Nested for loops 0123

Question

I need to create a nested for loops that gives the following output,

0
 1
  2
   3

This is what I have, but for the second test, userNum is replaced by 6 and obviously my code fails.. help?

    public class NestedLoop {
    public static void main (String [] args) {
      int userNum  = 0;
      int i = 0;
      int j = 0;

       for(i = 0; i <= userNum; i++){
        System.out.println(i);

           for(i = 1; i <= userNum; i++){
           System.out.println(" " +i);

              for(i = 2; i <= userNum; i++){
               System.out.println("  " +i);

                 for(i = 3; i <= userNum; i++){
                 System.out.println("   " + i);

          }
         }
        }
       }
         return;
   }
}

Answer 1

C/C++

#include <iostream>
using namespace std;

int main() {

int userNum;
int i;
int j;

cin >> userNum;

for (i = 0; i <= userNum; ++i) {
    for (j = 0; j < i; ++j) {
        cout << " ";
    }
    cout << i << endl;
}
return 0;
}

Answer 2

Let's analyse the task In every line, we should print a number and different number spaces in the front of the number.
For that, we need two loops - one outer to iterate from 0 to N and one inner to add spaces in front of the number.

private static void method1(int userNum) {
    int nummSpaces = 0;
    for (int i = 0; i <= userNum; i++) {
        for (int j = 0; j < nummSpaces; j++) {
            System.out.print(" ");
        }
        nummSpaces++;
        System.out.println(i);
    }
}

In this solution, we have variable numSpaces which used to count the number of spaces in front of the number. It is unneeded - we can use variable i for that purpose.

private static void method2(int userNum) {
    for (int i = 0; i <= userNum; i++) {
        for (int j = 0; j < i; j++) {
            System.out.print(" ");
        }
        System.out.println(i);
    }
}

Let's analyses once again the output
- the fist line: printed zero spaces and number 0
- the second line: printed one space and number 1
- the third line: printed two spaces and number 2 - and so on

Finally, we can use just one variable, which contains spaces and after that print the length of it:

private static void method3(int userNum) {
    for (String spaces = ""; spaces.length() <= userNum; spaces += " ") {
        System.out.println(spaces + spaces.length());
    }
}

Answer 3

Let's talk a bit about what your intention is with these loops.

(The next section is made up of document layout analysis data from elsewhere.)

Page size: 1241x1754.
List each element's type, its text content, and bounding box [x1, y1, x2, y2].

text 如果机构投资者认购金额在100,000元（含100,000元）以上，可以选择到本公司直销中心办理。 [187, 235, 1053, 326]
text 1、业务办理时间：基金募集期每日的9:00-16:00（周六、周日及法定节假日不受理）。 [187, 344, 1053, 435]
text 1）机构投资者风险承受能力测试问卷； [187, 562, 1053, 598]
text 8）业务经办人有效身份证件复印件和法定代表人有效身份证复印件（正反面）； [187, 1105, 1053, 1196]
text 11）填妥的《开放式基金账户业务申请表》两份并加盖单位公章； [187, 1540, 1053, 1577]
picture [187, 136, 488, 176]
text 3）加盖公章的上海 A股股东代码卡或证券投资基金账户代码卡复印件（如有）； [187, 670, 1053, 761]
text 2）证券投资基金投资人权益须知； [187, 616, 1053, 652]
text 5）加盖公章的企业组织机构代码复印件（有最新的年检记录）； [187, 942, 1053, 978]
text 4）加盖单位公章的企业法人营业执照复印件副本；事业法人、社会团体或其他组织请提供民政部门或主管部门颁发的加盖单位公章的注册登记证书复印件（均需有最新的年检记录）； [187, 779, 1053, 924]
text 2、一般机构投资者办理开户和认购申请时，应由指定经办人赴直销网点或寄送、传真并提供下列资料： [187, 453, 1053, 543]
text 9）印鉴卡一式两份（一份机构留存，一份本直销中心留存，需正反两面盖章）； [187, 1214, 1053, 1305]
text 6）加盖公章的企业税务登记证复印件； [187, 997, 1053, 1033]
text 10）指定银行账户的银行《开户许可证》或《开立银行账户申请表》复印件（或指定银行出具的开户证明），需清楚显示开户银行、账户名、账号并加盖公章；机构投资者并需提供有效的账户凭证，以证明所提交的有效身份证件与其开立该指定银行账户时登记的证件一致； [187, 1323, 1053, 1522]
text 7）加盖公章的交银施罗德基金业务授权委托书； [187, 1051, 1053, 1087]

The inner loop is meant to produce an arbitrary number of spaces, depending on what number you're iterating on. So if you're on number 0, you produce no spaces, and if you're on 1, you produce one space, and so forth. The other caveat is that they all must appear on the same line, so System.out.println is the incorrect choice.

You would want to use System.out.print to print out the spaces. So let's write that.

for(int j = 0; j < 6; j++) {
    System.out.print(" ");
}

This will print out six spaces unconditionally. What that condition is depends on the current number we're iterating on. That comes from your outer loop.

You only need to define a loop that starts from an arbitrary starting point - like 0 - and then loop until you are at most your ending number. For this, your current loop is sufficient:

for(i = 0; i <= userNum; i++) {

}

Now, we need to bring the two pieces together. I leave the figuring out of the question mark and what to print after you've printed the spaces as an exercise to the user, bearing in mind that you must stop printing spaces after you've reached your number.

for(int i = 0; i <= userNum; i++) {
    for(int j = 0; j < ?; j++) {
        System.out.print(" ");
    }
}

Answer 4

I think (it's a guess, though) that you're looking for this.

public static void main (String [] args)
{
  int limit = 6;

  for(int i = 0; i <= limit; i++)
  {
    for(int j = 0; j < i; j++)
      System.out.print(" ");
    System.out.println(i);
  }
}

The reason why your approach fails is, as I see it, that you are looping through the numbers to show (which is right) but you fail to loop up on the number of spaces (which I resolved by relating the inner loop's limit to the outer loop's current value.